Alice in Cartoonland

I

“Hello!” said the Hatter. “I haven’t seen you for a long time.”

“No,” said Alice; “I’ve been all over – in Wonderland, in Bookland, in Stageland, and forty other lands. People must be tired of my adventures. Where am I now? I never know.”

“In Cartoonland,” said the Hatter.

“And what are you doing here?” inquired Alice.

“I’m searching for an original cartoon idea,” replied the Hatter. “Would you like to come along?”

“Ever so much,” said Alice.

“The first thing we have to do is to get across that chasm,” said the Hatter, pointing.

Alice saw a huge legend on the far wall of the chasm, and spelled it out – “O-b-l-i-v-i-o-n.”

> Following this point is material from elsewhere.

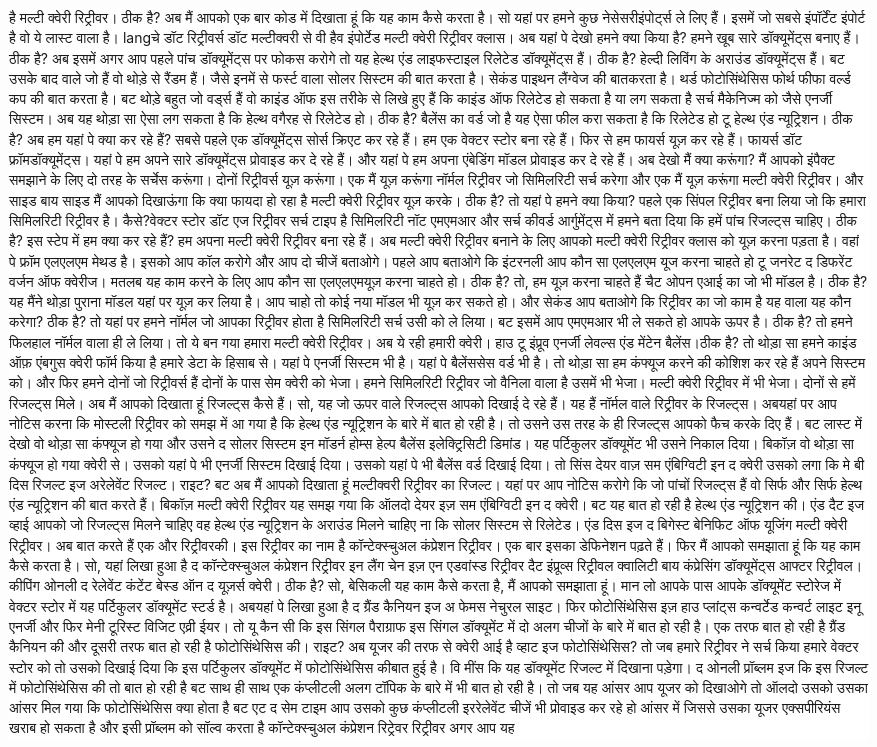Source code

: है मल्टी क्वेरी रिट्रीवर। ठीक है? अब मैं आपको एक बार कोड में दिखाता हूं कि यह काम कैसे करता है। सो यहां पर हमने कुछ नेसेसरीइंपोर्ट्स ले लिए हैं। इसमें जो सबसे इंपॉर्टेंट इंपोर्ट है वो ये लास्ट वाला है। langचे डॉट रिट्रीवर्स डॉट मल्टीक्वरी से वी हैव इंपोर्टेड मल्टी क्वेरी रिट्रीवर क्लास। अब यहां पे देखो हमने क्या किया है? हमने खूब सारे डॉक्यूमेंट्स बनाए हैं। ठीक है? अब इसमें अगर आप पहले पांच डॉक्यूमेंट्स पर फोकस करोगे तो यह हेल्थ एंड लाइफस्टाइल रिलेटेड डॉक्यूमेंट्स हैं। ठीक है? हेल्दी लिविंग के अराउंड डॉक्यूमेंट्स हैं। बट उसके बाद वाले जो हैं वो थोड़े से रैंडम हैं। जैसे इनमें से फर्स्ट वाला सोलर सिस्टम की बात करता है। सेकंड पाइथन लैंग्वेज की बातकरता है। थर्ड फोटोसिंथेसिस फोर्थ फीफा वर्ल्ड कप की बात करता है। बट थोड़े बहुत जो वर्ड्स हैं वो काइंड ऑफ इस तरीके से लिखे हुए हैं कि काइंड ऑफ रिलेटेड हो सकता है या लग सकता है सर्च मैकेनिज्म को जैसे एनर्जी सिस्टम। अब यह थोड़ा सा ऐसा लग सकता है कि हेल्थ वगैरह से रिलेटेड हो। ठीक है? बैलेंस का वर्ड जो है यह ऐसा फील करा सकता है कि रिलेटेड हो टू हेल्थ एंड न्यूट्रिशन। ठीक है? अब हम यहां पे क्या कर रहे हैं? सबसे पहले एक डॉक्यूमेंट्स सोर्स क्रिएट कर रहे हैं। हम एक वेक्टर स्टोर बना रहे हैं। फिर से हम फायर्स यूज़ कर रहे हैं। फायर्स डॉट फ्रॉमडॉक्यूमेंट्स। यहां पे हम अपने सारे डॉक्यूमेंट्स प्रोवाइड कर दे रहे हैं। और यहां पे हम अपना एंबेडिंग मॉडल प्रोवाइड कर दे रहे हैं। अब देखो मैं क्या करूंगा? मैं आपको इंपैक्ट समझाने के लिए दो तरह के सर्चेस करूंगा। दोनों रिट्रीवर्स यूज़ करूंगा। एक मैं यूज़ करूंगा नॉर्मल रिट्रीवर जो सिमिलरिटी सर्च करेगा और एक मैं यूज़ करूंगा मल्टी क्वेरी रिट्रीवर। और साइड बाय साइड मैं आपको दिखाऊंगा कि क्या फायदा हो रहा है मल्टी क्वेरी रिट्रीवर यूज़ करके। ठीक है? तो यहां पे हमने क्या किया? पहले एक सिंपल रिट्रीवर बना लिया जो कि हमारा सिमिलरिटी रिट्रीवर है। कैसे?वेक्टर स्टोर डॉट एज रिट्रीवर सर्च टाइप है सिमिलरिटी नॉट एमएमआर और सर्च कीवर्ड आर्गुमेंट्स में हमने बता दिया कि हमें पांच रिजल्ट्स चाहिए। ठीक है? इस स्टेप में हम क्या कर रहे हैं? हम अपना मल्टी क्वेरी रिट्रीवर बना रहे हैं। अब मल्टी क्वेरी रिट्रीवर बनाने के लिए आपको मल्टी क्वेरी रिट्रीवर क्लास को यूज़ करना पड़ता है। वहां पे फ्रॉम एलएलएम मेथड है। इसको आप कॉल करोगे और आप दो चीजें बताओगे। पहले आप बताओगे कि इंटरनली आप कौन सा एलएलएम यूज करना चाहते हो टू जनरेट द डिफरेंट वर्जन ऑफ क्वेरीज। मतलब यह काम करने के लिए आप कौन सा एलएलएमयूज़ करना चाहते हो। ठीक है? तो, हम यूज़ करना चाहते हैं चैट ओपन एआई का जो भी मॉडल है। ठीक है? यह मैंने थोड़ा पुराना मॉडल यहां पर यूज़ कर लिया है। आप चाहो तो कोई नया मॉडल भी यूज़ कर सकते हो। और सेकंड आप बताओगे कि रिट्रीवर का जो काम है यह वाला यह कौन करेगा? ठीक है? तो यहां पर हमने नॉर्मल जो आपका रिट्रीवर होता है सिमिलरिटी सर्च उसी को ले लिया। बट इसमें आप एमएमआर भी ले सकते हो आपके ऊपर है। ठीक है? तो हमने फिलहाल नॉर्मल वाला ही ले लिया। तो ये बन गया हमारा मल्टी क्वेरी रिट्रीवर। अब ये रही हमारी क्वेरी। हाउ टू इंप्रूव एनर्जी लेवल्स एंड मेंटेन बैलेंस।ठीक है? तो थोड़ा सा हमने काइंड ऑफ़ एंबगुस क्वेरी फॉर्म किया है हमारे डेटा के हिसाब से। यहां पे एनर्जी सिस्टम भी है। यहां पे बैलेंससेस वर्ड भी है। तो थोड़ा सा हम कंफ्यूज करने की कोशिश कर रहे हैं अपने सिस्टम को। और फिर हमने दोनों जो रिट्रीवर्स हैं दोनों के पास सेम क्वेरी को भेजा। हमने सिमिलरिटी रिट्रीवर जो वैनिला वाला है उसमें भी भेजा। मल्टी क्वेरी रिट्रीवर में भी भेजा। दोनों से हमें रिजल्ट्स मिले। अब मैं आपको दिखाता हूं रिजल्ट्स कैसे हैं। सो, यह जो ऊपर वाले रिजल्ट्स आपको दिखाई दे रहे हैं। यह हैं नॉर्मल वाले रिट्रीवर के रिजल्ट्स। अबयहां पर आप नोटिस करना कि मोस्टली रिट्रीवर को समझ में आ गया है कि हेल्थ एंड न्यूट्रिशन के बारे में बात हो रही है। तो उसने उस तरह के ही रिजल्ट्स आपको फैच करके दिए हैं। बट लास्ट में देखो वो थोड़ा सा कंफ्यूज हो गया और उसने द सोलर सिस्टम इन मॉडर्न होम्स हेल्प बैलेंस इलेक्ट्रिसिटी डिमांड। यह पर्टिकुलर डॉक्यूमेंट भी उसने निकाल दिया। बिकॉज़ वो थोड़ा सा कंफ्यूज हो गया क्वेरी से। उसको यहां पे भी एनर्जी सिस्टम दिखाई दिया। उसको यहां पे भी बैलेंस वर्ड दिखाई दिया। तो सिंस देयर वाज़ सम एंबिग्विटी इन द क्वेरी उसको लगा कि मे बी दिस रिजल्ट इज अरेलेवेंट रिजल्ट। राइट? बट अब मैं आपको दिखाता हूं मल्टीक्वरी रिट्रीवर का रिजल्ट। यहां पर आप नोटिस करोगे कि जो पांचों रिजल्ट्स हैं वो सिर्फ और सिर्फ हेल्थ एंड न्यूट्रिशन की बात करते हैं। बिकॉज़ मल्टी क्वेरी रिट्रीवर यह समझ गया कि ऑलदो देयर इज़ सम एंबिग्विटी इन द क्वेरी। बट यह बात हो रही है हेल्थ एंड न्यूट्रिशन की। एंड दैट इज व्हाई आपको जो रिजल्ट्स मिलने चाहिए वह हेल्थ एंड न्यूट्रिशन के अराउंड मिलने चाहिए ना कि सोलर सिस्टम से रिलेटेड। एंड दिस इज द बिगेस्ट बेनिफिट ऑफ यूजिंग मल्टी क्वेरी रिट्रीवर। अब बात करते हैं एक और रिट्रीवरकी। इस रिट्रीवर का नाम है कॉन्टेक्स्चुअल कंप्रेशन रिट्रीवर। एक बार इसका डेफिनेशन पढ़ते हैं। फिर मैं आपको समझाता हूं कि यह काम कैसे करता है। सो, यहां लिखा हुआ है द कॉन्टेक्स्चुअल कंप्रेशन रिट्रीवर इन लैंग चेन इज़ एन एडवांस्ड रिट्रीवर दैट इंप्रूव्स रिट्रीवल क्वालिटी बाय कंप्रेसिंग डॉक्यूमेंट्स आफ्टर रिट्रीवल। कीपिंग ओनली द रेलेवेंट कंटेंट बेस्ड ऑन द यूज़र्स क्वेरी। ठीक है? सो, बेसिकली यह काम कैसे करता है, मैं आपको समझाता हूं। मान लो आपके पास आपके डॉक्यूमेंट स्टोरेज में वेक्टर स्टोर में यह पर्टिकुलर डॉक्यूमेंट स्टर्ड है। अबयहां पे लिखा हुआ है द ग्रैंड कैनियन इज अ फेमस नेचुरल साइट। फिर फोटोसिंथेसिस इज़ हाउ प्लांट्स कन्वर्टेड कन्वर्ट लाइट इनू एनर्जी और फिर मेनी टूरिस्ट विजिट एव्री ईयर। तो यू कैन सी कि इस सिंगल पैराग्राफ इस सिंगल डॉक्यूमेंट में दो अलग चीजों के बारे में बात हो रही है। एक तरफ बात हो रही है ग्रैंड कैनियन की और दूसरी तरफ बात हो रही है फोटोसिंथेसिस की। राइट? अब यूजर की तरफ से क्वेरी आई है व्हाट इज फोटोसिंथेसिस? तो जब हमारे रिट्रीवर ने सर्च किया हमारे वेक्टर स्टोर को तो उसको दिखाई दिया कि इस पर्टिकुलर डॉक्यूमेंट में फोटोसिंथेसिस कीबात हुई है। वि मींस कि यह डॉक्यूमेंट रिजल्ट में दिखाना पड़ेगा। द ओनली प्रॉब्लम इज कि इस रिजल्ट में फोटोसिंथेसिस की तो बात हो रही है बट साथ ही साथ एक कंप्लीटली अलग टॉपिक के बारे में भी बात हो रही है। तो जब यह आंसर आप यूजर को दिखाओगे तो ऑलदो उसको उसका आंसर मिल गया कि फोटोसिंथेसिस क्या होता है बट एट द सेम टाइम आप उसको कुछ कंप्लीटली इररेलेवेंट चीजें भी प्रोवाइड कर रहे हो आंसर में जिससे उसका यूजर एक्सपीरियंस खराब हो सकता है और इसी प्रॉब्लम को सॉल्व करता है कॉन्टेक्स्चुअल कंप्रेशन रिट्रेवर रिट्रीवर अगर आप यह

“Yes, Oblivion,” said the Hatter. “That’s where they dump defeated candidates and other undesirables. Come on, we can cross a little below here.”

He indicated a thin plank that lay across the Chasm of Oblivion.

“Will it hold us?” said Alice.

“It has held the G. O. P. Elephant and the Democratic Donkey, and all sorts of people and things. Let’s hurry over, as here comes the Elephant now, with Mr. Taft riding it, and the plank might give way.”

II

“By the way,” said the Hatter, “here is my hat store.”

There were only two kinds in the window – square paper caps and high silk hats. Alice had never seen paper caps before.

“They’re worn by the laboring man,” said the Hatter; “but you never see them outside of Cartoonland. The plug hats are for Capitalists. I also keep whiskers; siders for Capital and ordinary for Labor.”

“O, there’s a railroad train!” said Alice, suddenly.

“No use taking that train,” said the Hatter; “it doesn’t go. Did you ever see an engine like that outside Cartoonland? And even if it did work we shouldn’t get very far, as the rock Obstruction is always on the track.”

“I’d just as soon walk,” said Alice.

III

“Mercy! there’s a giant!” exclaimed Alice.

“Don’t be alarmed,” said the Hatter; “he’s perfectly good natured.”

“What an awful-looking creature!” said Alice.

“He’s awfully out of drawing,” said the Hatter, critically; “but, then, almost everything in Cartoonland is. It’s the idea that counts.”

“You said you were searching for an original idea,” Alice reminded him.

“But I don’t expect to find one,” the Hatter replied. “You see, it wouldn’t be any use; nobody would understand it. People like the old familiar things, you know.”

“Still, we might happen on one,” said Alice. “Let’s walk along.”

IV

Suddenly a door opened, and a great quantity of rubbish was swept briskly into the street.